The repository contains Part 1 of an LLM Pipeline for Design Exploration.
This project covers parsing raw data, creating an embedding database, and doing knowledge retrieval with a RAG system.
-- Start by creating a virtual environment (python 3.10 is recomended):
git clone https://github.com/jomi13/LLM-Knowledge-Pool-RAG
cd <your local repo directory>
python3.10 -m venv myenv
source myenv/bin/activate
pip install -r requirements.txt
-- Create a keys.py
file inside the directory, containing any necessary keys you may need, like so:
LLAMAPARSE_API_KEY = "your key"
OPENAI_API_KEY = "your key"
....
Note: Get a key from Llama-index here. Get a key from OpenAI here.

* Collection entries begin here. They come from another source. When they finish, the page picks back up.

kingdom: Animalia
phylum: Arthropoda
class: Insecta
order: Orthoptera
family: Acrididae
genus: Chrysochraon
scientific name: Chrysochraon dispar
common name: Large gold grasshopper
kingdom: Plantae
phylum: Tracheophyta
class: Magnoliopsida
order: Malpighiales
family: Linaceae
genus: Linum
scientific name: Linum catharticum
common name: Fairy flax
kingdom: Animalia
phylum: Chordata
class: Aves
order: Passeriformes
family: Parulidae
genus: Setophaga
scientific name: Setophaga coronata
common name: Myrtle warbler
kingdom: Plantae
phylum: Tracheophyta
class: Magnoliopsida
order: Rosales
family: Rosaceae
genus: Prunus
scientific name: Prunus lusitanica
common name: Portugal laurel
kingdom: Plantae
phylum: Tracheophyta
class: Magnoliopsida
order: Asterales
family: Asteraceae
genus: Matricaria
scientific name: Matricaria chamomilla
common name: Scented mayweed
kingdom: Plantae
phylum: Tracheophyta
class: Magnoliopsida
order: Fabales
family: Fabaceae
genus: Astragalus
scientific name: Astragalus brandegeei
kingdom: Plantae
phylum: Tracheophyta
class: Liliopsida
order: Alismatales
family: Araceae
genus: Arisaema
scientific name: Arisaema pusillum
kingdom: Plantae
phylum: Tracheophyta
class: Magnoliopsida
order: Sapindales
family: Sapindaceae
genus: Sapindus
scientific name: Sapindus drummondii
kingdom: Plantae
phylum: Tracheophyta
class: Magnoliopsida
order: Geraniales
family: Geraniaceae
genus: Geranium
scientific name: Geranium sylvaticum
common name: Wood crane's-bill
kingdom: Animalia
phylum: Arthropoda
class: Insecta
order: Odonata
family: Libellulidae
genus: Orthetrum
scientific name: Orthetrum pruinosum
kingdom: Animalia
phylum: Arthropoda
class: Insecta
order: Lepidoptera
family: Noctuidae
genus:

-- Install LM Studio and download:
-
An LLM of your preference in GGUF format, such as "lmstudio-community/Meta-Llama-3-8B-Instruct-GGUF"
-
An embedding model, such as: "nomic-ai/nomic-embed-text-v1.5-GGUF"
-- In config.py
, setup the configuration for the model you just downloaded. Example for Llama 3:
llama3 = [
{
"model": "lmstudio-community/Meta-Llama-3-8B-Instruct-GGUF",
'api_key': 'any string here is fine',
'api_type': 'openai',
'base_url': "http://localhost:1234/v1",
"cache_seed": random.randint(0, 100000),
}]
--In LM Studio:
- Go to Local Server and load both models
- Click Start Server
-- Run the python scripts in order:
01_parse_pdf.py
will take any pdfs inside the knowledge_pool folder and turn them into structured .txt files.02_create_vector_db.py
will create an embeddings database as a json.02.1_merge_embeddings.py
is for optional use, if you want to join multiple embedding sources into a single one.03_ask_rag.py
will let you ask questions about your corpus of text with a RAG system.
Note: To run the RAG with your own corpus of text, place any pdf files inside the folder
knowledge_pool
. The script03_ask_rag
has two modes: local inference (with LM Studio) or using OpenAI (GPT/4) - check inside for more details.